When I asked my daughter what kind of cupcake she wanted for her birthday she immediately said “strawberry” then VERY quickly she changed her mind to blueberry and that is all she wanted after she came up with that idea! I was thinking blueberry? I had never heard of blueberry cupcakes, but I knew my foodie bloggers would not let me down, so thanks to Food Gawker, I found this fabulous recipe! I used these for the snow globe cupcakes that I made for my daughters party, but I managed to save a few extra for us to enjoy. :) These cupcakes were absolutely delicious! The cake was perfectly sweet with a subtle blueberry flavor. The blueberry is pureed so the cupcakes are a very beautiful purplish blue color, which was fun for the kids. This buttercream frosting is out of this world delicious! This will now be my go to buttercream for future cupcake recipes!Printer Friendly Version – Cupcakes Printer Friendly Version – Frosting
Makes about 18 cupcakes
2 cups + 2 tablespoons sifted flour
1 teaspoon baking powder
1/4 teaspoon salt
1 cup of unsalted butter (2 sticks)
1 1/2 cups of Sugar
2 large eggs
1/4 cup of whole milk
1/2 cup of blueberry puree
1/2 tsp Vanilla extract
Preheat oven to 350F and line cupcake pan with paper liners
Bring one pound of blueberries (fresh or frozen) to a boil in a sauce pan. I used organic frozen blueberries. Reduce heat to low and simmer until most of the liquid has evaporated (about 1/2 hour) and the mixture is thick, making sure to stir often. Cool the blueberries slightly and place in a food processor. Mix until smooth. For an
extra smooth puree pass mixture through a fine sieve before using, but I didn’t do this and it was fine. Makes about 1 1/4 cups.

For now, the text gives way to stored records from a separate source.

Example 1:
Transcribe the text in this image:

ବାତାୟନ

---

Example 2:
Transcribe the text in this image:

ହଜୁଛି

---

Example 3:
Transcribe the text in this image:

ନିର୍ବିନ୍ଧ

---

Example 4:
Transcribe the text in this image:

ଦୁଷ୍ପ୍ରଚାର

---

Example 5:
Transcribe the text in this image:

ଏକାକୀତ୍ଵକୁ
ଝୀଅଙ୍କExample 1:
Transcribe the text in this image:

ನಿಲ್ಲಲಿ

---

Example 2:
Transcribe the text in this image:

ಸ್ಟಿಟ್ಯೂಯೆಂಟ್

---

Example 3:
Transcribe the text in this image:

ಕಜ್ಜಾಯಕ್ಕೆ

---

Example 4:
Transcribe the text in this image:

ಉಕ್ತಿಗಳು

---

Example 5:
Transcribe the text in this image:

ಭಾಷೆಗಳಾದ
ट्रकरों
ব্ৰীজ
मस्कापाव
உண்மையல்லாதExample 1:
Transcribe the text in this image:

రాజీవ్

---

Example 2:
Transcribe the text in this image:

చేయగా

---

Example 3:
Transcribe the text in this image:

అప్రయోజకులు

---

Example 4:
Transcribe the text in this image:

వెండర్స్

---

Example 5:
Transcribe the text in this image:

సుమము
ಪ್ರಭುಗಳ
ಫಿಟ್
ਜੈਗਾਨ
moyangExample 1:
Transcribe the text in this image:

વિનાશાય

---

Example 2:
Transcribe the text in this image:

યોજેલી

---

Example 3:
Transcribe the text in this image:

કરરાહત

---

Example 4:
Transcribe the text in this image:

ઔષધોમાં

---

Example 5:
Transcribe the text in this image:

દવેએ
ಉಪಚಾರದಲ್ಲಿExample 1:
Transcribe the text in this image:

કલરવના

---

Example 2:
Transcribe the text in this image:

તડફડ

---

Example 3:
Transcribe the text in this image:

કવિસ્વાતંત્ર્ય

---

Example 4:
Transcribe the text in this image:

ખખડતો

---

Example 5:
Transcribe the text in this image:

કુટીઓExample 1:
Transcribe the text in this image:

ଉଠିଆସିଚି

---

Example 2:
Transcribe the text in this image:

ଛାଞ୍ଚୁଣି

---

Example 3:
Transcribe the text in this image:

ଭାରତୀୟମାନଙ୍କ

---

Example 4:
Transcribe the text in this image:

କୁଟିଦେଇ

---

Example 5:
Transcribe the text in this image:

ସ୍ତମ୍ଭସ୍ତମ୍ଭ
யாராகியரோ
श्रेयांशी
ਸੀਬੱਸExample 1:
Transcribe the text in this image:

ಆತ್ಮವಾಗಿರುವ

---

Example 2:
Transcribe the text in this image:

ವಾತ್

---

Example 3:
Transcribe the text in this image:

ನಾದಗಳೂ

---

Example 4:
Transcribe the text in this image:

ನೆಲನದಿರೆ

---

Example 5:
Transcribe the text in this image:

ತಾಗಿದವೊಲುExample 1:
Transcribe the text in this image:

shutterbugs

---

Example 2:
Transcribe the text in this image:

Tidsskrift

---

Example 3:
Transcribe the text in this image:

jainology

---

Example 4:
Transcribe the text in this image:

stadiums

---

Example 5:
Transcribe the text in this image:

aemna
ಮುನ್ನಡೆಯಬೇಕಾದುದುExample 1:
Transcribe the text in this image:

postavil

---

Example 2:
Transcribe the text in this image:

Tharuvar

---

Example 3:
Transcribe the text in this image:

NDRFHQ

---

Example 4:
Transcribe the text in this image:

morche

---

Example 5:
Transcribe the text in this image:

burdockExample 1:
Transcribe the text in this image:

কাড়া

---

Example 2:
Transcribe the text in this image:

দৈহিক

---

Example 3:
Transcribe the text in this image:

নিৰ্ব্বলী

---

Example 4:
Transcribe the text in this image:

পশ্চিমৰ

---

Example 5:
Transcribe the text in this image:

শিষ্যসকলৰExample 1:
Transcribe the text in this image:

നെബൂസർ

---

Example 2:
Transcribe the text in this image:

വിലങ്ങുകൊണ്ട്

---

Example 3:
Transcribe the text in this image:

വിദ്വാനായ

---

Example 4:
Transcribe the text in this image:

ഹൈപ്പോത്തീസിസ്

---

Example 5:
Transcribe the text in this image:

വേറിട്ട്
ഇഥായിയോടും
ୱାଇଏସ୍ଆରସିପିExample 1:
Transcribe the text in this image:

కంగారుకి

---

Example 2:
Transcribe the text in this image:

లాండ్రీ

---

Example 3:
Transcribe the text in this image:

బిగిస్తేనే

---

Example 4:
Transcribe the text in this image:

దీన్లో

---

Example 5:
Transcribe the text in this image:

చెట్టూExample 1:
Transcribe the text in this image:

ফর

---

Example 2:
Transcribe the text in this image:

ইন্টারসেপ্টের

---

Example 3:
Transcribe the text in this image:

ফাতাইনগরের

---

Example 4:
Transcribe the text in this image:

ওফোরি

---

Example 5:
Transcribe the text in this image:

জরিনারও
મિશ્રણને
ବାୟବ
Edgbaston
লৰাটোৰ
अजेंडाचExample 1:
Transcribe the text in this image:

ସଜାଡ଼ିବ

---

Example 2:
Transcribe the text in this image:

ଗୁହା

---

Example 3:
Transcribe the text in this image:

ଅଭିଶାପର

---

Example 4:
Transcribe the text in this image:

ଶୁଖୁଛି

Cream butter and sugar until pale and fluffy. Add one egg at a time, beating until incorporated after each one.
Sift dry ingredients into a separate bowl. Mix milk with 1/2 cup of blueberry puree and vanilla. Add wet and dry ingredients alternately to butter/sugar mixture starting and ending with the dry ingredients in three additions. Mix until just incorporated after each addition. Do not over beat batter. The batter will puff up when baking, but then settle again once it cools, so you want to make sure that you fill each liner at least 3/4 full of batter. If you want an extra punch of flavor you can mix in a little of the blueberry puree into each cupcake and swirl slightly with a wooden skewer or small spoon. Bake for 18 to 20 minutes or until cake springs back to the touch. Cool for 10-15 minutes in the pan then turn out onto a wire rack and cool completely before frosting.
Vanilla Buttercream Frosting
20 tbsp. (2 ½ sticks) unsalted butter, softened
2 ½ cups confectioners’ sugar, sifted
1/8 tsp. salt
2 tsp. vanilla extract
2 tbsp. heavy cream
In a stand mixer fitted with the whisk attachment, beat butter at medium-high speed until smooth, about 20 seconds. Add confectioners’ sugar and salt; beat at medium-low speed until most of the sugar is moistened, about 45 seconds. Scrape down the bowl and beat at medium speed until mixture is fully combined, about 15 seconds. Scrape bowl, add vanilla and heavy cream, and beat at medium speed until incorporated, about 10 seconds. Then increase the speed to medium-high and beat until light and fluffy, about 4 minutes, scraping down bowl once or twice.